An important aspect of ubldr for Wandboard is that the FDT is compiled into the kernel.   ubldr can use external device blobs, or it can use device blobs that are compiled into the kernel.  If you look at the kernel config for Wandboard here, you can see that it specifies compiled-in device blobs.  This message from ubldr shows that it's using a device tree blob (DTB) compiled into the kernel

Booting [/boot/kernel/kernel]...               

Using DTB compiled into kernel.

When ubldr starts, it'll mount the UFS root file system, and read the file /boot/loader.conf.  In that file we can configure the boot loader, including passing kernel parameters, setting the serial console speed, configuring boot loader menus, etc.   It's worth noting that ubldr configurations are coded in FORTH.

Another aspect of ubldr which is important is that it uses the U-Boot API.  If you're interested to know how that works, the ubldr source is here.  The Makefile pulls in U-Boot deps, and they are referred to in conf.c.
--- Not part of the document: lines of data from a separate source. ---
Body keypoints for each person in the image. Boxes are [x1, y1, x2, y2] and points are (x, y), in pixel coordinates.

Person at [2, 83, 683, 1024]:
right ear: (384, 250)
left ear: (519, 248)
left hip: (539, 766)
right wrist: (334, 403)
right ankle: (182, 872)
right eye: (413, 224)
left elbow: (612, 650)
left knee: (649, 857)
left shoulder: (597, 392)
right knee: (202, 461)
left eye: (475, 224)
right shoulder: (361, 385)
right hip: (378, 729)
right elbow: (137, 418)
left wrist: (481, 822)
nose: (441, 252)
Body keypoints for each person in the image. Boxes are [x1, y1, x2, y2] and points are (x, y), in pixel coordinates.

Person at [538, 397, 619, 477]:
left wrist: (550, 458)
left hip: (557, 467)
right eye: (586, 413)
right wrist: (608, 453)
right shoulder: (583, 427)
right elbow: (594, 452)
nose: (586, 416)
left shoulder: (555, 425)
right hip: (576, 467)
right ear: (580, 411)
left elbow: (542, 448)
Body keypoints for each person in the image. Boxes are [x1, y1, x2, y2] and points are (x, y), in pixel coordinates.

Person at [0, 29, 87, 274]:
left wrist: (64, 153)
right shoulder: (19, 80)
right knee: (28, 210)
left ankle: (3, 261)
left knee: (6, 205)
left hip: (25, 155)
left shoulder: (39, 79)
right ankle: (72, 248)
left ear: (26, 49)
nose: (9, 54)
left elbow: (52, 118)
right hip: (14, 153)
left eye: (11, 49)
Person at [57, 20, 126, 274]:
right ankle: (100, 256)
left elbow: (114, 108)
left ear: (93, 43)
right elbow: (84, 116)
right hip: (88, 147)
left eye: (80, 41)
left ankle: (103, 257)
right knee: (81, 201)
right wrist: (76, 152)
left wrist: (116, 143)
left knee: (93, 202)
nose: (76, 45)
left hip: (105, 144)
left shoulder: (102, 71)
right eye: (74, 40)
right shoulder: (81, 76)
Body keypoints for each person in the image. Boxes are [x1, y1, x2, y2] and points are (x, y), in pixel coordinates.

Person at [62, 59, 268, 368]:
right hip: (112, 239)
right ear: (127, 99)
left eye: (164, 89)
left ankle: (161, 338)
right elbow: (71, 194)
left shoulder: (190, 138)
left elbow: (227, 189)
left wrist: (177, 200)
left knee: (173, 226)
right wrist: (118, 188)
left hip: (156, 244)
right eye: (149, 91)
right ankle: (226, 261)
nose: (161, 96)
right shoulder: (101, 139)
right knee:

On the topic of ubldr, there is an excellent blog post here that is worth reading.

FreeBSD Kernel

Finally, ubldr will boot the kernel.  The default location for the kernel on the root filesystem is /boot/kernel/kernel.   The file /etc/fstab should be configured to mount appropriate file systems when the kernel starts.  If you look at the kernel configuration for Wandboard here, you can see that the Kernel is configured to find the root file system on the first mmc device, on the second slice.   Specifically:

# U-Boot stuff lives on slice 1, FreeBSD on slice 2.
options ROOTDEVNAME=\"ufs:mmcsd0s2a\"


One trick that was used for Crochet-FreeBSD's Beaglebone build was to configure /etc/fstab to mount the FAT partition to /boot/msdos.  The specific configuration is

/dev/mmcsd0s1   /boot/msdos     msdosfs rw,noatime      0 0

This is interesting because uEnv.txt is on this partition. We can modify it if we want to try new configurations without rebuilding the image.